▶ [Page excerpt]:
━━━
The top issue remains though, this is all rather fraught and not well documented. Certainly x/sys/unix could do with more documentation and examples.

ianlancetaylor commented 4 years ago

@beoran I don't really know what you are doing so I don't know why you can't use the runtime poller. In general it's fine to call ioctl on os.File or net.Conn values using SyscallConn and to also use the ordinary Read and Write methods which will use the runtime poller.

mdempsky commented 4 years ago

It seems like this discussion is drifting a bit from the initial report, which was that os.File.Fd is dangerous because it (in general) requires using runtime.KeepAlive, and we don't have any tooling to help check for that.

Some questions:

  1. Is the transformation fn(file.Fd()); runtime.KeepAlive(file) => file.SyscallConn().Control(fn) (or maybe Read or Write instead of Control) safe?

  2. If so, should we just deprecate os.File.Fd and encourage users to switch to os.File.SyscallConn?

  3. If not (or maybe regardless), should we implement a lint/vet warning that file.Fd() should always be used in conjunction with runtime.KeepAlive(file)?

ianlancetaylor commented 4 years ago
  1. Yes, that is safe provided that fn does not preserve its fd argument in any way.
  2. Well, no, because some people really do need to hang on to the file descriptor.
  3. I'm not sure. Assuming your program does not change os.Stdout there's nothing wrong with os.Stdout.Fd(), or in general calling Fd on a file descriptor that is stored in a global variable or otherwise preserved.
mdempsky commented 4 years ago
  1. Well, no, because some people really do need to hang on to the file descriptor.

Do you have any examples of this?

For this to be safe, the user has to also keep the os.File alive. And if they already have to do that, it seems easier to just hang onto the os.File or syscall.RawConn, and convert it to uintptr via RawConn.Control as needed.

It's also an option to dup the FD, so they can manage its lifetime itself.

Assuming your program does not change os.Stdout there's nothing wrong with os.Stdout.Fd(), or in general calling Fd on a file descriptor that is stored in a global variable or otherwise preserved.

We have room to make a vet/lint check arbitrarily sophisticated to try to avoid false positives; but in general, I'm pretty skeptical of the ability to use it safely.

E.g., I just started a random audit of os.File.Fd call sites, and I already found that package os itself doesn't use it safely:

https://github.com/golang/go/blob/54abb5ff868bf20239bd7960038a28c3f31ba25e/src/os/exec_posix.go#L46-L49

(Admittedly this case would be very awkward to rewrite using SyscallConn, but not impossible.)

After looking at about 100 call sites, cmd/compile is the only code that I found that uses os.File.Fd and then explicitly keeps the os.File alive. (And I'm not 100% confident that if I wrote that code today that I'd remember to have done that.)

I'd estimate I saw 10% of cases that were bad; 20% of cases that were okay (i.e., the os.File was obviously still alive after the Fd call); 20% of cases that used os.Std{in,out,err} (so also okay); but a huge chunk of remaining cases where the *os.File is dead after the Fd call (at least locally within the function).
━━━
▶ [Recorded information]:
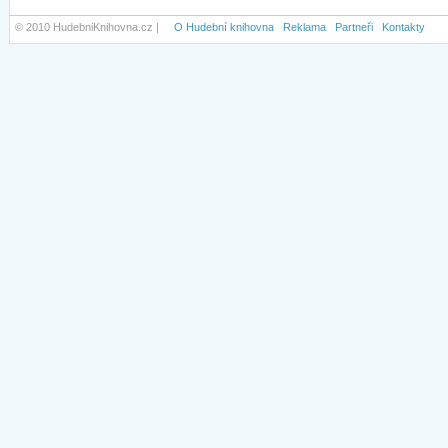
© 2010 HudebniKnihovna.cz |
O Hudební knihovna
Reklama
Partneři
Kontakty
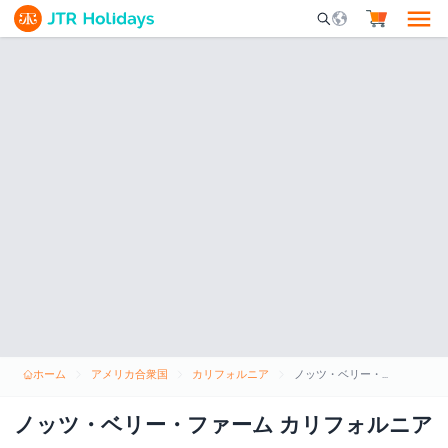
Mobile Search Opene
ホーム
アメリカ合衆国
カリフォルニア
ノッツ・ベリー・ファーム カリフォルニア
ノッツ・ベリー・ファーム カリフォルニア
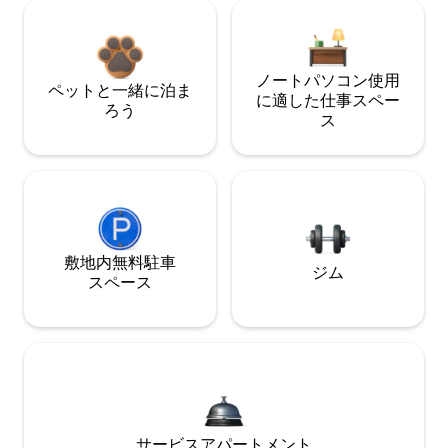
ノートパソコン使用
ペットと一緒に泊ま
に適した仕事スペー
ろう
ス
敷地内無料駐⁠車
ジム
ス⁠ペ⁠ー⁠ス
サービスアパートメント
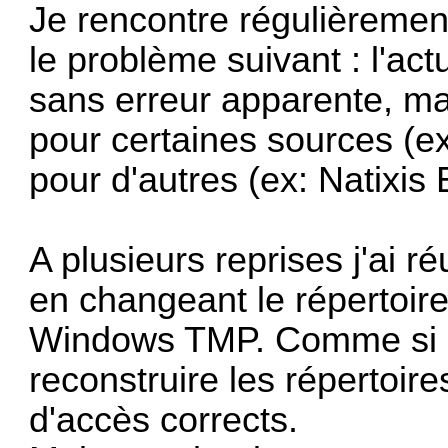
Je rencontre régulièreme
le problème suivant : l'ac
sans erreur apparente, mai
pour certaines sources (e
pour d'autres (ex: Natixis 
A plusieurs reprises j'ai r
en changeant le répertoire l
Windows TMP. Comme si ça
reconstruire les répertoire
d'accès corrects.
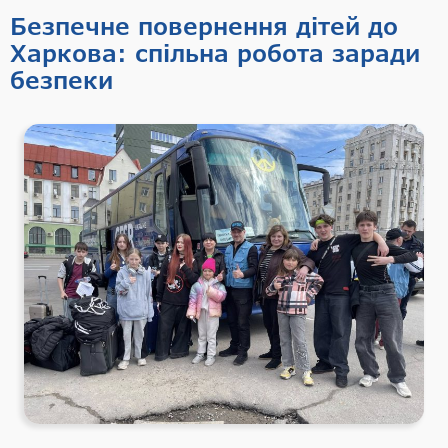
Безпечне повернення дітей до
Харкова: спільна робота заради
безпеки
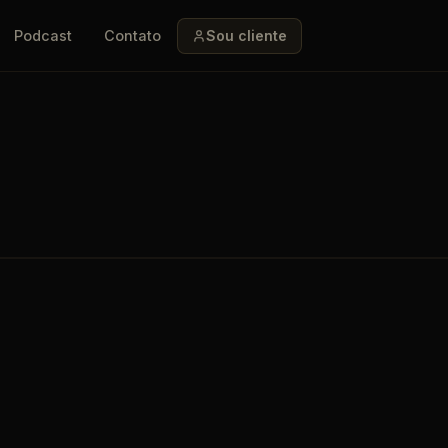
Sou cliente
Podcast
Contato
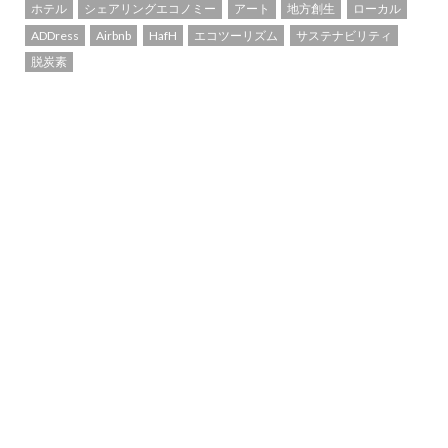
ホテル
シェアリングエコノミー
アート
地方創生
ローカル
ADDress
Airbnb
HafH
エコツーリズム
サステナビリティ
脱炭素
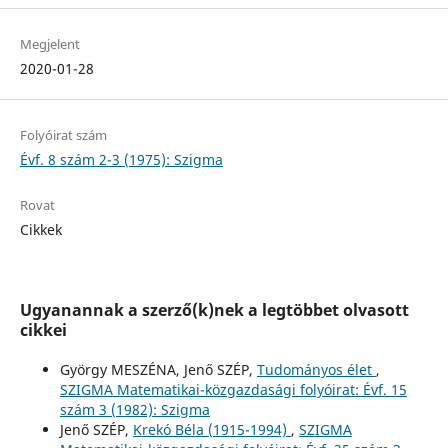
Megjelent
2020-01-28
Folyóirat szám
Évf. 8 szám 2-3 (1975): Szigma
Rovat
Cikkek
Ugyanannak a szerző(k)nek a legtöbbet olvasott
cikkei
György MESZÉNA, Jenő SZÉP,
Tudományos élet
,
SZIGMA Matematikai-közgazdasági folyóirat: Évf. 15
szám 3 (1982): Szigma
Jenő SZÉP,
Krekó Béla (1915-1994)
,
SZIGMA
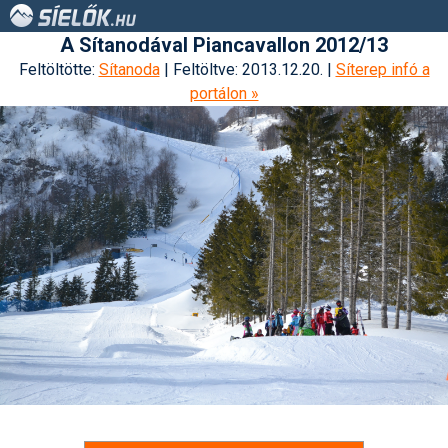
A Sítanodával Piancavallon 2012/13
Feltöltötte:
Sítanoda
| Feltöltve: 2013.12.20. |
Síterep infó a
portálon »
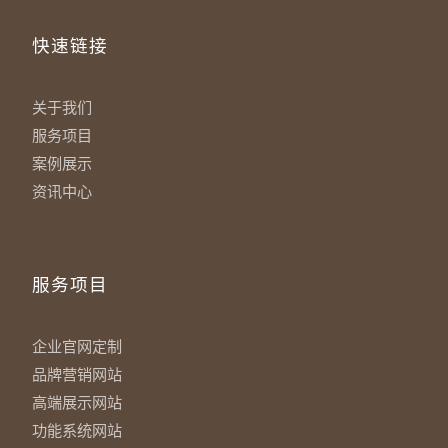
快速链接
关于我们
服务项目
案例展示
资讯中心
服务项目
企业官网定制
品牌营销网站
高端展示网站
功能系统网站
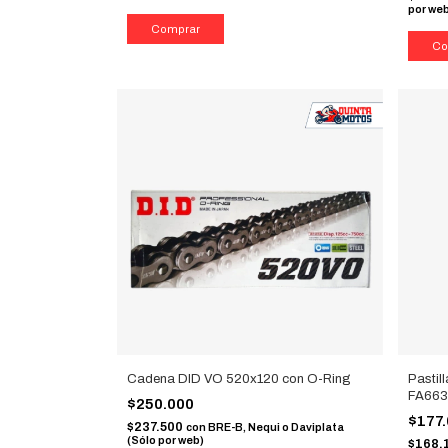
por we
Cadena DID VO 520x120 con O-Ring
Pastil
FA66
$250.000
$177
$237.500
con
BRE-B, Nequi o Daviplata
(Sólo por web)
$168.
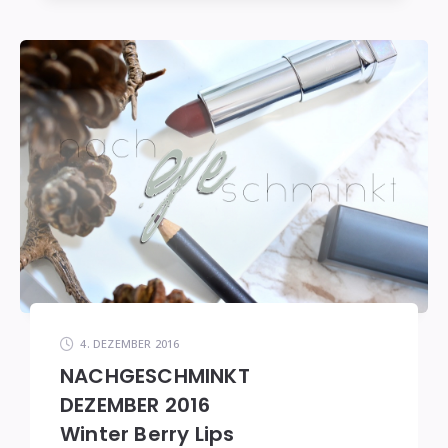
4. DEZEMBER 2016
NACHGESCHMINKT
DEZEMBER 2016
Winter Berry Lips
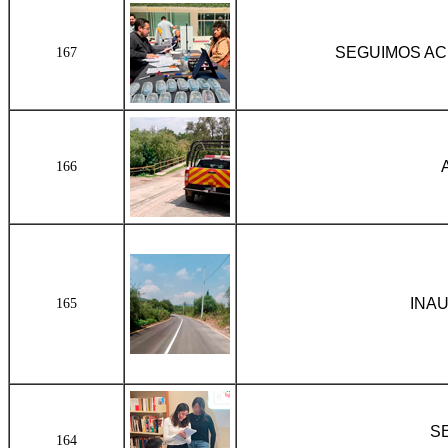
SEGUIMOS A
167
166
INA
165
S
164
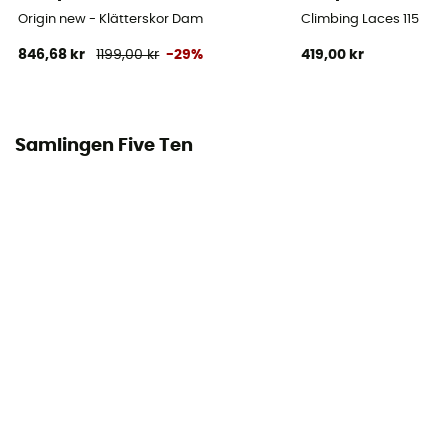
Origin new - Klätterskor Dam
Climbing Laces 115
846,68 kr
1199,00 kr
-29%
419,00 kr
Samlingen Five Ten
━━━
▶ [Requirement A]:
In the os.File.Fd discussion, which code was the only one found, among about 100 call sites, that uses os.File.Fd and then explicitly keeps the os.File alive?
▶ [Requirement B]:
Copy the os.File.Fd discussion verbatim between "Do you have" and "its lifetime itself.", inclusive.

▶ [Final answer A]:
cmd/compile

▶ [Final answer B]:
Do you have any examples of this?

For this to be safe, the user has to also keep the os.File alive. And if they already have to do that, it seems easier to just hang onto the os.File or syscall.RawConn, and convert it to uintptr via RawConn.Control as needed.

It's also an option to dup the FD, so they can manage its lifetime itself.